Monitoring architecture for the case study

We illustrate a monitoring specification in SMEDL using a simplified version of the Aggregator monitor, shown in Fig. 4. The monitor includes a single parameter, denoted by the identity keyword and a number of state variables. It has two imported (input) events, one representing a report from a subwindow and the other used for initialization, and one exported (output) event, representing the track duration calculated at the window boundary. It also has a number of internal events, described below. Monitoring logic is represented by a collection of scenarios. Each scenario represents an event-driven state machine. In this example, each scenario has a single state. Each transition in a scenario is triggered by an imported or internal event and can happen only if a guard is satisfied. Guards are predicates over state variables of the monitor and attributes of the triggering events. When a transition occurs, a series of actions is executed, each of which either updates a state variable or raises an exported or internal event.
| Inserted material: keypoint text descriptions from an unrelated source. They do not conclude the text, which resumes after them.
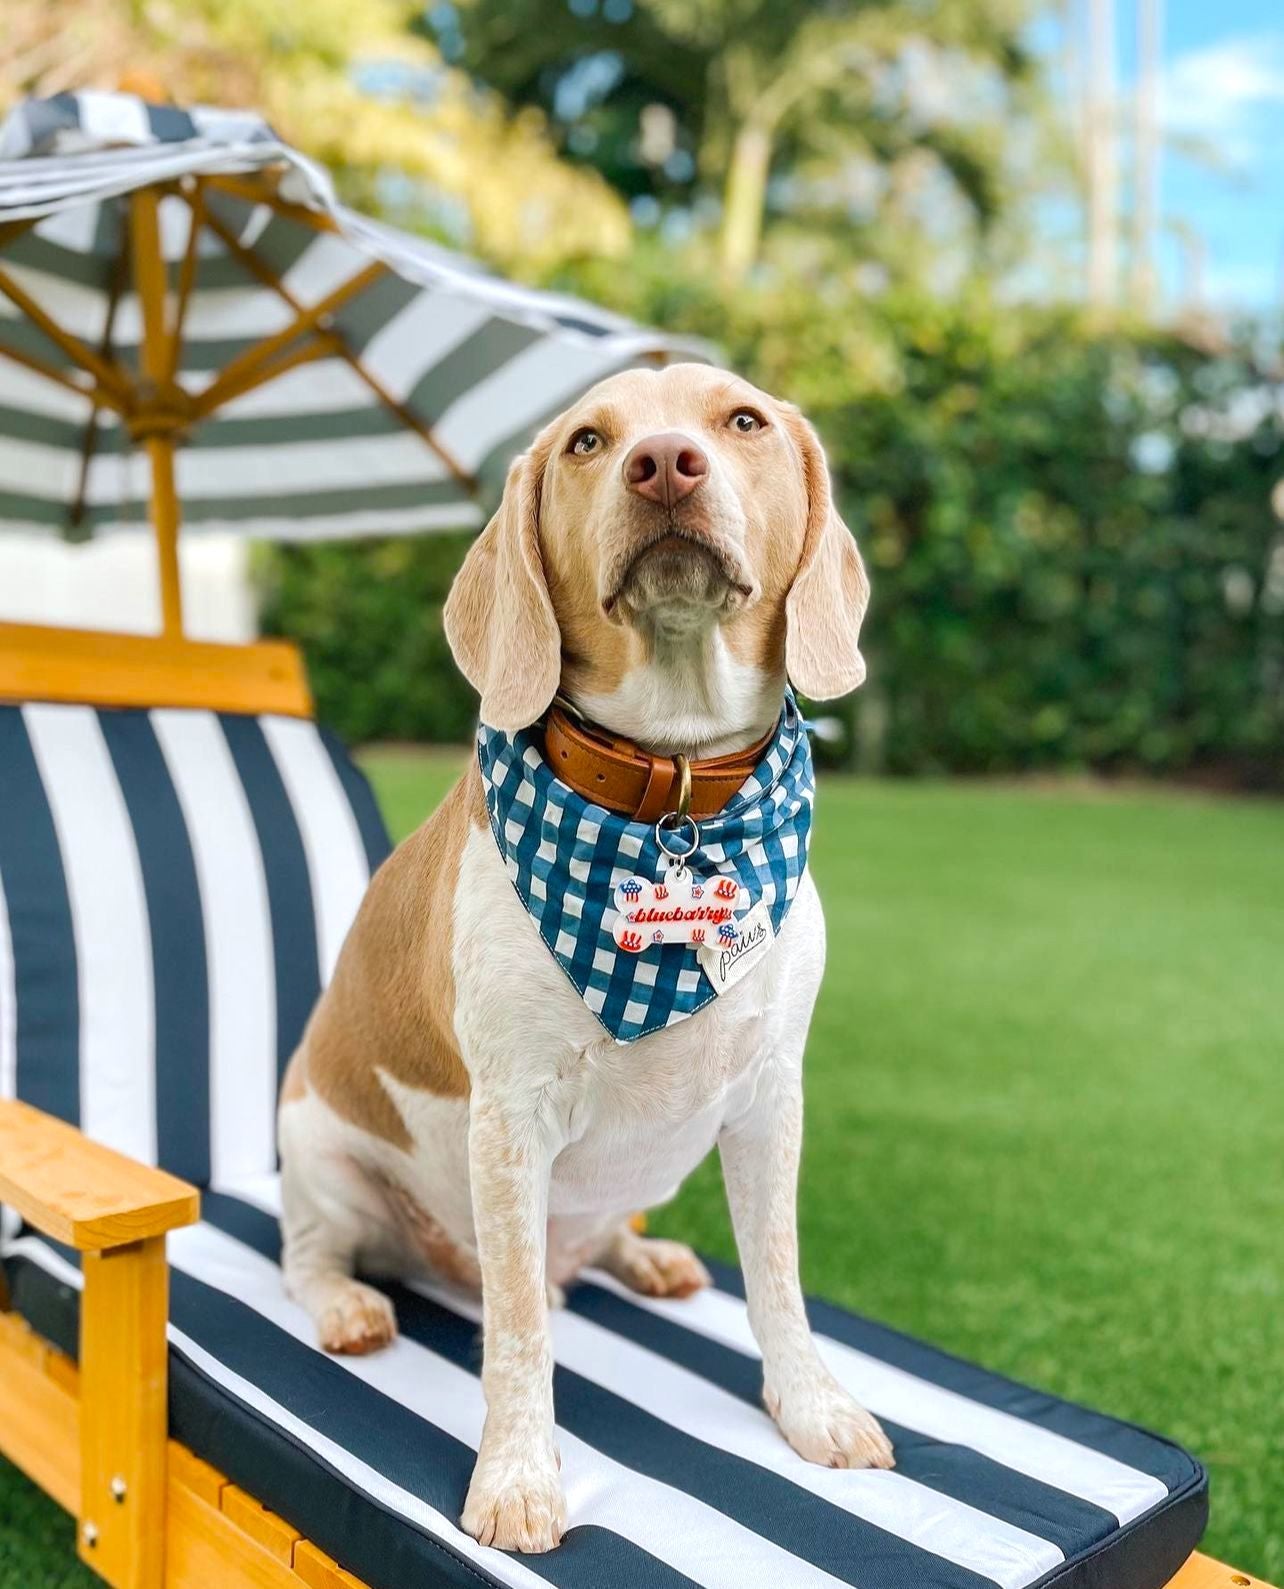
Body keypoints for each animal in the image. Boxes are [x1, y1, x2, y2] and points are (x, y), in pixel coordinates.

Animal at [274, 357, 889, 1550]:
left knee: (600, 1242)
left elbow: (778, 1280)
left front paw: (811, 1406)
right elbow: (519, 1335)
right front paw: (518, 1475)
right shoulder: (512, 1122)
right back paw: (351, 1304)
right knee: (312, 1254)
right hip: (319, 1150)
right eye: (588, 442)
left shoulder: (770, 1097)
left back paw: (640, 1255)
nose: (665, 463)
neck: (676, 787)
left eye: (741, 419)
For clarity, we do not show details of the guards and elide most of the actions. We can see that each scenario performs a certain check represented as a guard. For example, the check can determine whether the track started or was dropped within the current window, and updates the state variables accordingly. Then, an internal event is raised to trigger the next check.

Fig. 4.
figure 4

Specification of the Aggregator monitor

Sensor Format Monitors. The second case study, also motivated by past experiences, concerns data interchange formats. To facilitate independent development of sensor devices and tracking applications, data interchange standards such as STANAG 4607 [1] have been introduced. Nonetheless, incompatibilities can still be encountered during missions, either because a sensor does not always follow the standard or because the parser module has not been updated to the latest version of the standard. The standard offers both a binary encoding of sensor messages and an XML encoding. We have developed monitors to detect deviations from the standard binary format. In the binary format, fields do not have explicit delimiters and their sizes are specified within the parser. If a field in the message has a different size than the parser expects, fields will be misaligned and the message will be parsed incorrectly. In our case study, we rely on the knowledge of acceptable ranges for a field in the message in order to detect and localize the problem.

5 Conclusions

We have presented challenges to monitoring of complex software system and briefly described a monitoring system that aims to address the challenges by offering flexible monitor specification and deployment. The monitoring system has been applied in a case study involving a large-scale target tracking application. In the case study, monitors have been used detect deviations from the original application intent and to trigger an automated search for repair.